## THE PROBLEM
Indicate how many lines in the listing below contain the word "Pasted". No other output is permitted.

## SUPPLIED RECORDS
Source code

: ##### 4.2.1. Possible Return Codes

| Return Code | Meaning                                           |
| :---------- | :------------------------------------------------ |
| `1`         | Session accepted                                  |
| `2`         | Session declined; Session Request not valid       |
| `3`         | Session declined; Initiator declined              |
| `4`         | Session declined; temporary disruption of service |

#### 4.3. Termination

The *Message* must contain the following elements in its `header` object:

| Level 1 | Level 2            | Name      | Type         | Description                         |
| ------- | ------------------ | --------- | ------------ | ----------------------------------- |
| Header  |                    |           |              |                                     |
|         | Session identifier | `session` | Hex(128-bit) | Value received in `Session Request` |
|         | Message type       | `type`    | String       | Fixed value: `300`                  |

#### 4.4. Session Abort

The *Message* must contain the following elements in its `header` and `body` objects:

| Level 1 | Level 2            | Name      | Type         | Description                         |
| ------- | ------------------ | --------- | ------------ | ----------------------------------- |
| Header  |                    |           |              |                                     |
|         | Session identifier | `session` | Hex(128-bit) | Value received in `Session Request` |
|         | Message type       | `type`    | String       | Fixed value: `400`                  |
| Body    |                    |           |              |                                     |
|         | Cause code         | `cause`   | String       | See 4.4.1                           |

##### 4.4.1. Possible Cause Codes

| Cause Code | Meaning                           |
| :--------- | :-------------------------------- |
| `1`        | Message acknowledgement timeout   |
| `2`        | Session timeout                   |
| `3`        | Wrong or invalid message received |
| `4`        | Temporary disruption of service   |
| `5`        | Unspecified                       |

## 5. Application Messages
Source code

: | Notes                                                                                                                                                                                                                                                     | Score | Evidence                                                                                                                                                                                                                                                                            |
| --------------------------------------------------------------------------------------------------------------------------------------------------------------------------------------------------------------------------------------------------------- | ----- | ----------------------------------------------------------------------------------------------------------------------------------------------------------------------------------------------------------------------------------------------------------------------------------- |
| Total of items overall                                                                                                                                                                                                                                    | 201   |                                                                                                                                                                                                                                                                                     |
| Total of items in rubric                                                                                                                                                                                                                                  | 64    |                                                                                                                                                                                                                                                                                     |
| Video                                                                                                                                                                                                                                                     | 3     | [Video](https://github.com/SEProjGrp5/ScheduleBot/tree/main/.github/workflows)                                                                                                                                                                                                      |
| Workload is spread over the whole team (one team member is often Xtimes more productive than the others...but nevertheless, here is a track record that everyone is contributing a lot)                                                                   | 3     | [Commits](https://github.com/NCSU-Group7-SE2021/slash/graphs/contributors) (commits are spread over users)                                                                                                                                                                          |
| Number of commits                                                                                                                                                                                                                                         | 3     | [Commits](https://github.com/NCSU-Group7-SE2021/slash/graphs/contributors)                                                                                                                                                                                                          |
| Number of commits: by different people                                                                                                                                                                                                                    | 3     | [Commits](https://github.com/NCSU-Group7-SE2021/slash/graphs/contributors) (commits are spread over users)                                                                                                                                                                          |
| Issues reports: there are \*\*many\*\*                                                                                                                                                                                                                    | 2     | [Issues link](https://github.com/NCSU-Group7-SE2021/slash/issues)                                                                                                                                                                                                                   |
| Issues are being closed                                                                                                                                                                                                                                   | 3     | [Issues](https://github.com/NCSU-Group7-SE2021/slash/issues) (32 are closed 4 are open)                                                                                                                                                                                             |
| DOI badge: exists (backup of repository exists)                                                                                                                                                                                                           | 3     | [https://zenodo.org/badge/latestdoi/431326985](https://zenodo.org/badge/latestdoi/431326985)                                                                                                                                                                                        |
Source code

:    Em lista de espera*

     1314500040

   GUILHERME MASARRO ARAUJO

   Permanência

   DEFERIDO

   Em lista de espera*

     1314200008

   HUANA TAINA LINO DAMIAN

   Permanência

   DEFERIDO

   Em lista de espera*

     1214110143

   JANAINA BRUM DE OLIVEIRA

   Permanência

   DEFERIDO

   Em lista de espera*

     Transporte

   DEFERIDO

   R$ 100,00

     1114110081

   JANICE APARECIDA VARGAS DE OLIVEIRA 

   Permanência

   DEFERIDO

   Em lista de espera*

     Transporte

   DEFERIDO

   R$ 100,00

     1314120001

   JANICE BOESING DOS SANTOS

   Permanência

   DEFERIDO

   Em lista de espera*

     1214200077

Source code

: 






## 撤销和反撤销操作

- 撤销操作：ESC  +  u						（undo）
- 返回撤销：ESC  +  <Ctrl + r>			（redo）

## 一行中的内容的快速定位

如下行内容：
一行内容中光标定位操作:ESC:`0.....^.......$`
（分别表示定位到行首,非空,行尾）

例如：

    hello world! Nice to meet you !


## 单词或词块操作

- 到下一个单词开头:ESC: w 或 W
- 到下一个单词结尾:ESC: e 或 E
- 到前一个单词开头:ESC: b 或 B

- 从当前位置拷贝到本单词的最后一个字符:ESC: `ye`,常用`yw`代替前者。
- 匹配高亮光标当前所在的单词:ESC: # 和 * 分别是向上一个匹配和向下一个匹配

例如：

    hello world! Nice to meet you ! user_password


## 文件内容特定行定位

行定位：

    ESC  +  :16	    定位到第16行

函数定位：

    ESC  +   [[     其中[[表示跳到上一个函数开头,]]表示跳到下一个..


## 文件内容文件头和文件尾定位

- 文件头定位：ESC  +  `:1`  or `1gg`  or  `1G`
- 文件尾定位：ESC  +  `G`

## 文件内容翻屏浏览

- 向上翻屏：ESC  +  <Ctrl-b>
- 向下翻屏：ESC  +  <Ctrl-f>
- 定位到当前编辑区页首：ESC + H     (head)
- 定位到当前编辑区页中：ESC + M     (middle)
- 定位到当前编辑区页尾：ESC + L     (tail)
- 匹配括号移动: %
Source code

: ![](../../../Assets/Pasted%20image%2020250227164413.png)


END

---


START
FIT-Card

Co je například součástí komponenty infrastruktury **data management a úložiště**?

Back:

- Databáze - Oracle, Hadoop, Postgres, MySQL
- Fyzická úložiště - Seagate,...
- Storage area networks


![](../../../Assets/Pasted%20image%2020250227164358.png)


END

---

## REPLY TO THE TASK
2